Neuroendocrine tumours are a rare type of cancer that affects the neuroendocrine system, which produces hormones. This group is for anyone affected by neuroendocrine tumours to come together, share experiences and ask questions.


Posted by
My mum has pancreas and liver neuroendocrine (insulinoma) she was admitted to hospital on Friday with extreme pain and we found out yesterday that it has spread to her lungs since the last scan in October. Going to QE today to talk to consultant but has anyone had any experiences of this type and also further growth? I would like to know what to expect no matter how bad or good? Also has anyone had to tell young children about cancer and how did they do it? Any help/guidance welcome
Posted by

Hi and sorry to hear about your mum.

Sorry I dont know much about pancreas and liver neuroendocrine - but I can help with how to talk to children about cancer.

I recommend phong the Macmillan helplin and ask them to send you this booklet::

The Macmillan helpline is free and open Monday to Friday, 9am-8pm) - 0808 808 00 00

Talking to children when an adult has cancer

This is an updated version of the booklet providing support and advice to anyone wondering how to cope with children when an adult has cancer. This guide covers questions children might ask, their potential reactions and information about sources of additional support.


best wishes


Posted by

Hi Emma,

I am sorry to hear about your mum,

Firstly, is your mum under a specialist Nuroendocrine treatment centre?

What kind of scans has she had? and treatment plans have they offered her?

The thing with this cancer is every person is different, and every tumour behaves different

My mum was diagnosed with Nurodendocrone cancer of the mesentaries, and multiple liver metastities ( sorry about the spellings!) She has been referred to the Churchill hospital in Oxford as my local hospital didn't know enough about the disease. She has all sorts of scan completed and they decided not to start treatment until the new year - presently still waiting.

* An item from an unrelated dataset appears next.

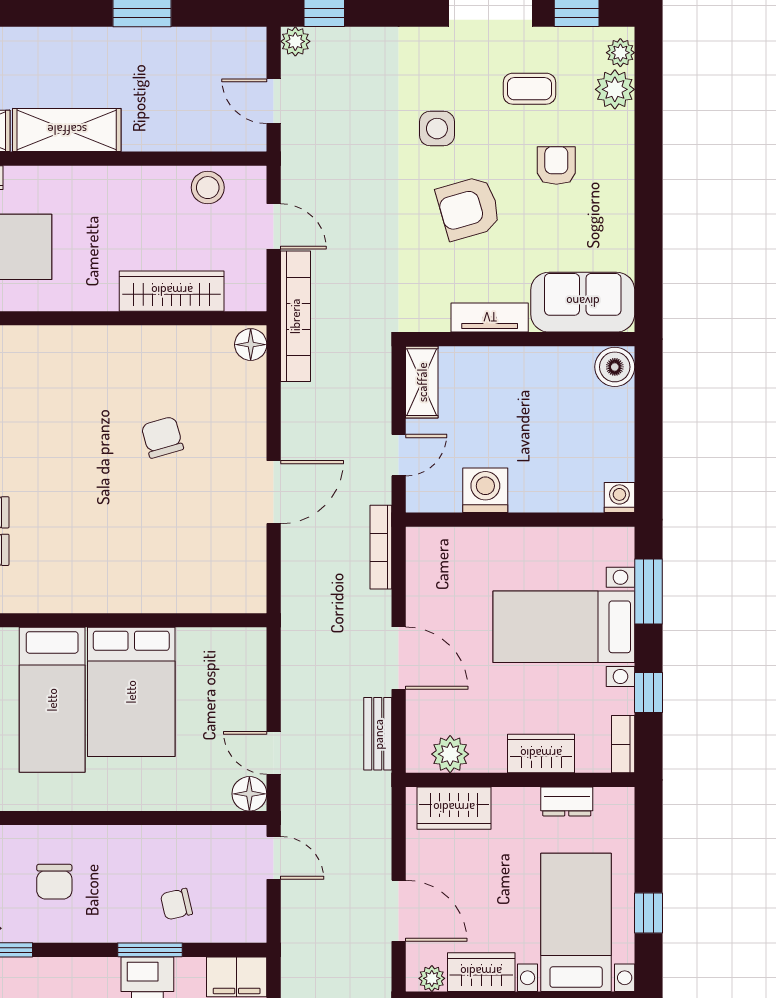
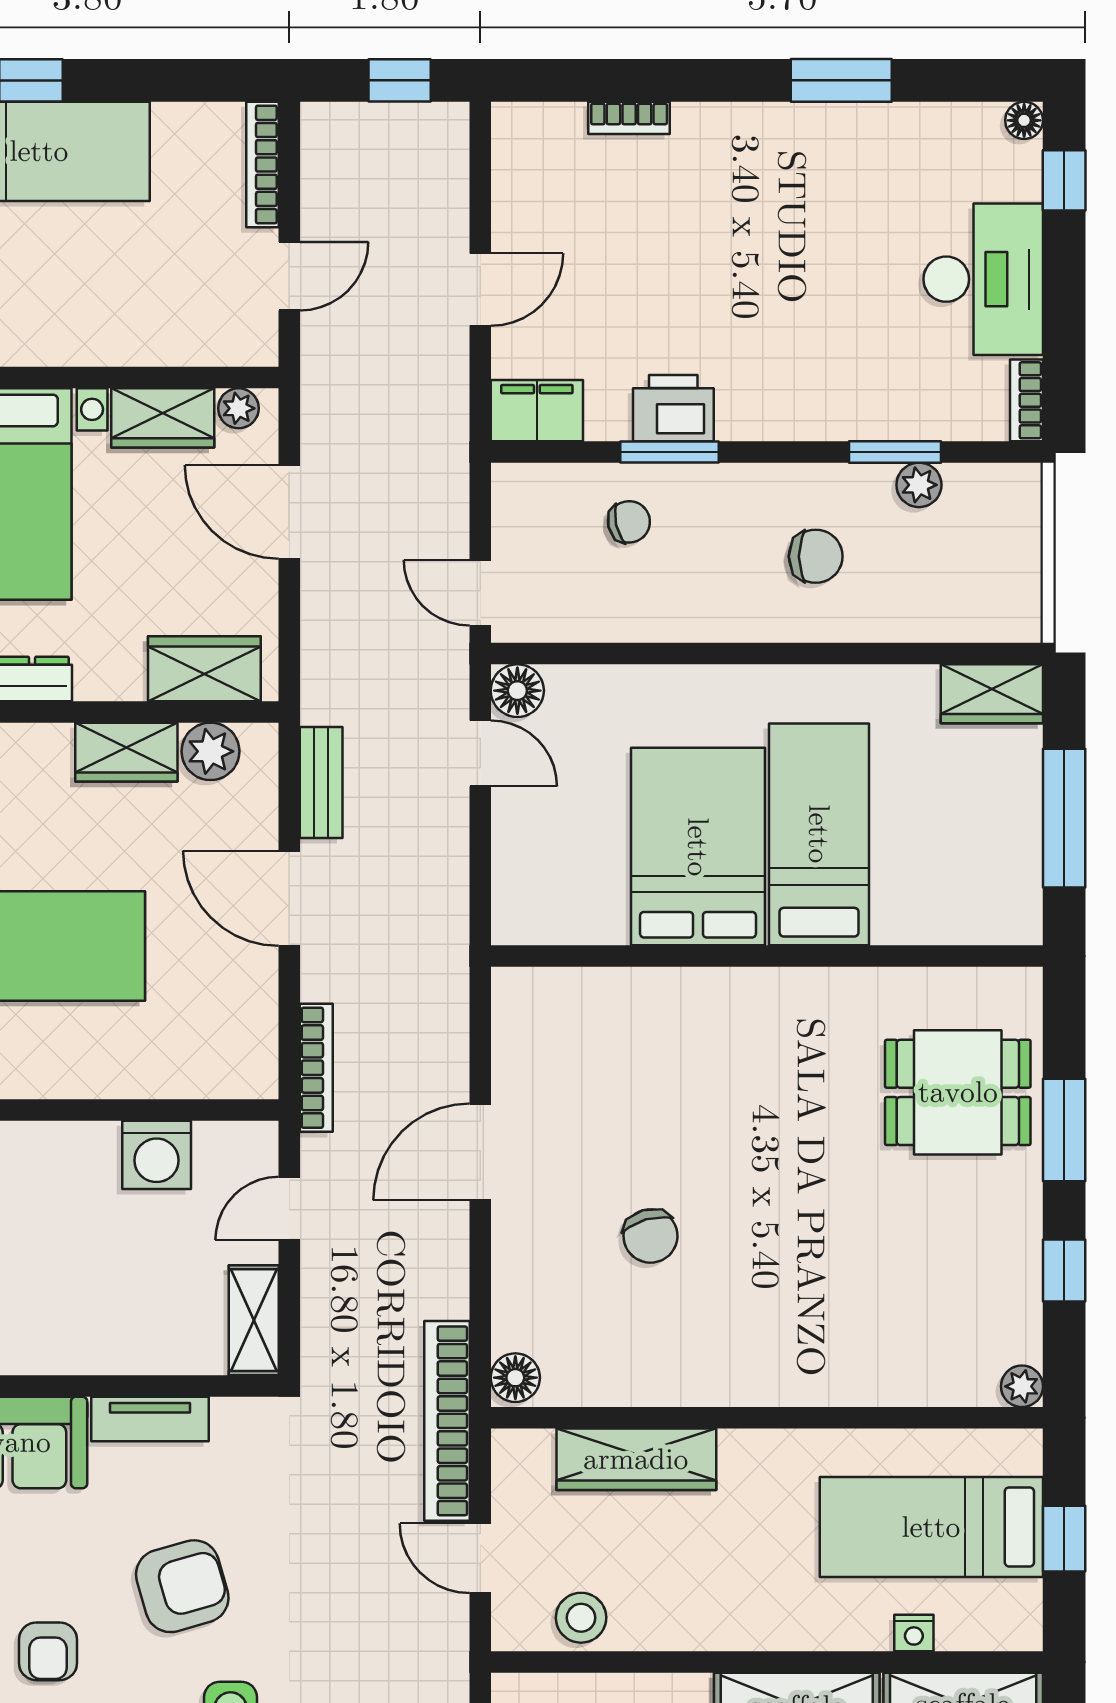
wardrobe: (541, 754) -> (126, 752), moved
chair: (54, 882) -> (816, 556), turned 90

I cant really comment too much without knowing what care she has had so far

please feel free to message me, this cancer is rare and there is very little about,


Vanessa xx

Posted by

My Mum was diagnosed with neuro endocrine in Aug 2009 (Pancreas primary and liver secondary) she has had very little trouble until early January when some abdominal pain started. She has just been told that her cancer has spread to the lungs and stomach in the 3 onths since her last scan 3 months ago. My Mum's consultant is at the QE in Birmigham and she has had excellent care to date.

Over the last week the pain has increased 10 fold and she is now on a morphonie pump. The hospital are talking about her coming  home on Friday with pallative care. But I am concerned how my Dad will cope.


There is so little information available about this type of cancer that it is hard to know where to turn for any guidance.